“Some might call that supernatural,” observes Zoltán.
“Especially Chicago fans,” Hicks adds. “What’re you doin down this neck of the woods anyway, Zoli, you’re supposed to be in Budapest.”
“Business, I’ll be gone again before you know it, like Petofi in the fog. Our mutual pal Praediger has a screaming obsession with the mysterious disappearance off the dock in Hamburg—Praediger says a hundred kilos, possibly more—of raw Peruvian coca paste en route to the lab, allegedly intercepted by a gang of apportists based in Budapest with whom I have always done respectable business, transferred to a submarine, at present here in Fiume, to be delivered to points beyond, one of whose crew members is not unknown to you, a Mr. Keegan…”
“Stuffy. Him and that sub, they’re here in town? He said they might be.”
“I’m only the go-between here, as usual. Mr. Keegan seems anxious to confer with you.”
“This sub—you’ve seen it?”
“Maybe. It was at night, they told me that’s what it was. If it apported in, it was on a scale bigger than I’ve ever been comfortable working at…in any case I’m told not everybody gets to see it.”
“I went through the same routine back in M’waukee.”
Sudden screaming, followed by a tremendous crash full of jingling crystal drops and brasswork, as three partygoers sitting up in a chandelier too flimsily anchored in the ceiling to hold them for long land without injury on a conveniently located overstuffed sofa, one of whom seems to be Egon Praediger, nose merrily aglow, presently able to scramble away on hands and knees, giggling. Bruno gazes after him. “Well. So-fa, so good…”
“Congratulations,” Hicks with a touch to his hat brim, “there goes the collar of his career, he’s been after you forever.”
One of the deeper lessons of grand opera for the working gumshoe that Boynt forgot to pass on to Hicks is that even the most villainous of bass-baritones may turn out to be a nervous soul trembling with anxiety for the high notes just a few bars ahead. “Time to be making tracks then, ain’t it,” is how Bruno puts it.
“You’d really be better off in the Gray House,” ZvK assures him. “Trust me, I can read the future. Compared to what’s waiting for you out there on the run, the Josefstadt lockup is a suite at the Ritz.”
“My combination’s just outside,” Ace offers. “Case somebody needs a ride in a hurry.”
“You?” Bruno fooling with his hair like Hitler in the newsreels, “a free ride from you? Sure, straight into the clutches of that Austrian flatfoot you’ve no doubt been stooging for.”
“Aw, lookit, his feelings are hurt ’cause I skipped? You had me on your target list, Bruno, what was I supposed to do?”

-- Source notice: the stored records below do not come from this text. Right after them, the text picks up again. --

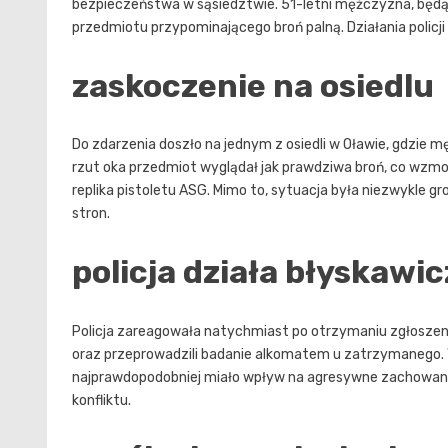
bezpieczeństwa w sąsiedztwie. 51-letni mężczyzna, będą
przedmiotu przypominającego broń palną. Działania policji
zaskoczenie na osiedlu
Do zdarzenia doszło na jednym z osiedli w Oławie, gdzie 
rzut oka przedmiot wyglądał jak prawdziwa broń, co wzmogł
replika pistoletu ASG. Mimo to, sytuacja była niezwykle 
stron.
policja działa błyskawic
Policja zareagowała natychmiast po otrzymaniu zgłoszenia.
oraz przeprowadzili badanie alkomatem u zatrzymanego. W
najprawdopodobniej miało wpływ na agresywne zachowanie m
konfliktu.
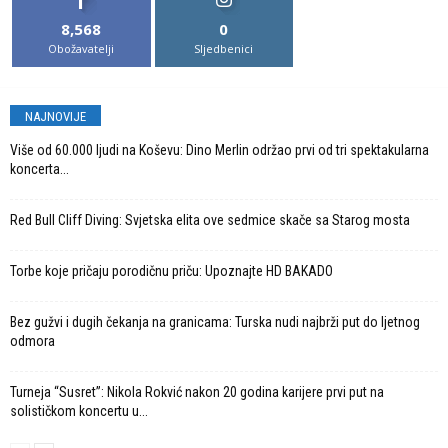
8,568
0
Obožavatelji
Sljedbenici
NAJNOVIJE
Više od 60.000 ljudi na Koševu: Dino Merlin održao prvi od tri spektakularna
koncerta...
Red Bull Cliff Diving: Svjetska elita ove sedmice skače sa Starog mosta
Torbe koje pričaju porodičnu priču: Upoznajte HD BAKADO
Bez gužvi i dugih čekanja na granicama: Turska nudi najbrži put do ljetnog
odmora
Turneja “Susret”: Nikola Rokvić nakon 20 godina karijere prvi put na
solističkom koncertu u...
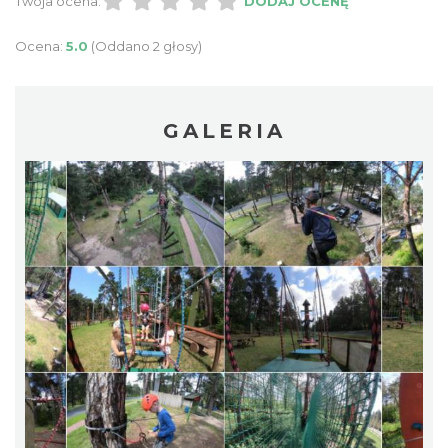
Twoja ocena:
DODAJ OCENĘ
Ocena:
5.0
(Oddano 2 głosy)
GALERIA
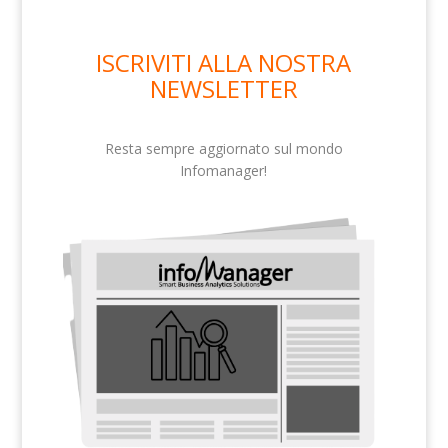
ISCRIVITI ALLA NOSTRA
NEWSLETTER
Resta sempre aggiornato sul mondo
Infomanager!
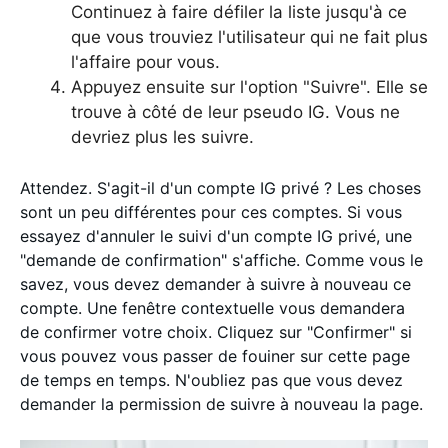
Continuez à faire défiler la liste jusqu'à ce
que vous trouviez l'utilisateur qui ne fait plus
l'affaire pour vous.
Appuyez ensuite sur l'option "Suivre". Elle se
trouve à côté de leur pseudo IG. Vous ne
devriez plus les suivre.
Attendez. S'agit-il d'un compte IG privé ? Les choses
sont un peu différentes pour ces comptes. Si vous
essayez d'annuler le suivi d'un compte IG privé, une
"demande de confirmation" s'affiche. Comme vous le
savez, vous devez demander à suivre à nouveau ce
compte. Une fenêtre contextuelle vous demandera
de confirmer votre choix. Cliquez sur "Confirmer" si
vous pouvez vous passer de fouiner sur cette page
de temps en temps. N'oubliez pas que vous devez
demander la permission de suivre à nouveau la page.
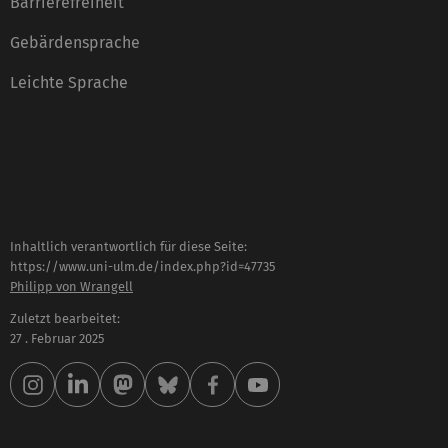
Barrierefreiheit
Gebärdensprache
Leichte Sprache
Inhaltlich verantwortlich für diese Seite:
https://www.uni-ulm.de/index.php?id=47735
Philipp von Wrangell
Zuletzt bearbeitet:
27 . Februar 2025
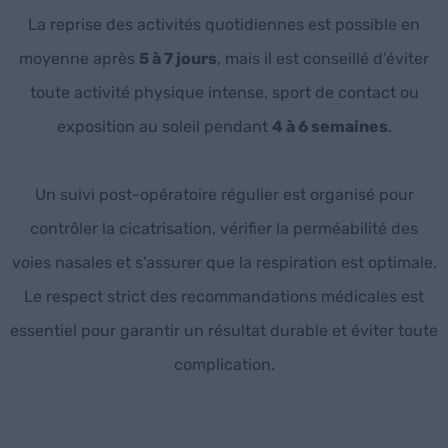
La reprise des activités quotidiennes est possible en
moyenne après
5 à 7 jours
, mais il est conseillé d’éviter
toute activité physique intense, sport de contact ou
exposition au soleil pendant
4 à 6 semaines
.
Un suivi post-opératoire régulier est organisé pour
contrôler la cicatrisation, vérifier la perméabilité des
voies nasales et s’assurer que la respiration est optimale.
Le respect strict des recommandations médicales est
essentiel pour garantir un résultat durable et éviter toute
complication.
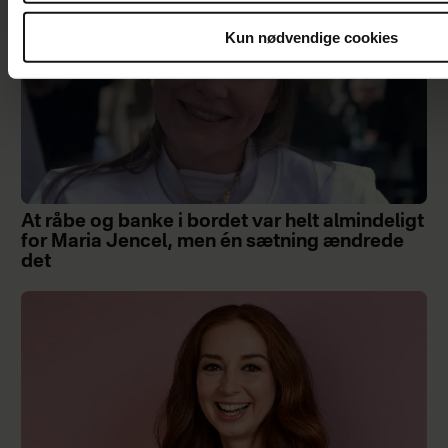
Kun nødvendige cookies
At råbe og banke i bordet var helt almindeligt
for Maria Jencel, men én sætning ændrede
det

“Maybe all that time I was trying to educate you on the sly, even about to name you as the official Deputy Al Capone of Cheese—you’re telling me you never saw it happen back in the War? C.O. gets put out of commission, wise old-timer of a sergeant steps up, brings the outfit through?”
“And me thinking I was always just cannon fodder. You coming or not?”
Takes them a while to find their way out among early departures from the all-night jollification, the reluctant, the fugitive and piratical and later,emerging somehow untouched into the yet unbroken day, bickering in whispers, looking around for their shoes, even a few drowsy advertisements for love at first sight.
“You might want to keep an eye peeled,” advises Bruno, “for anybody looks like Praediger’s posse of Inter-police down from Vienna. Any of them we can shake, so much the better.”
At the parking lot finally, “Here’s the bike, climb on in the sidecar, we’ll be on our way.”
“What happened to the Harley-Davidson?”
“Thanks for asking. I was about to bring that up. You OK in there? Good. Hang on.”
Local coppers out in the street are no happier than they ever are around here with motorcycles after dark, but as if Bruno is broadcasting do-not-disturb signals or something, the route to the elegant Hotel Bonavia remains strangely clear all the way.
“Now as to the matter of who’ll be springing for this combination here. How exactly I came by it need not detain us, but at some point I do recall passing along your name and address, and they said they’d send you an invoice. Should run you in the neighborhood of a grand, U.S.”
“Me? Somebody took your word that I’d—and, and then they just let you—ride off?”
“Your name must still work magic.”
“My daughter says you have an honest face.”
“Sure, that must be it. Thank her when you see her.”
“She might be here at the moment, if you—”
“What’s this, Boss? Branching out into the lonely hearts racket, now?”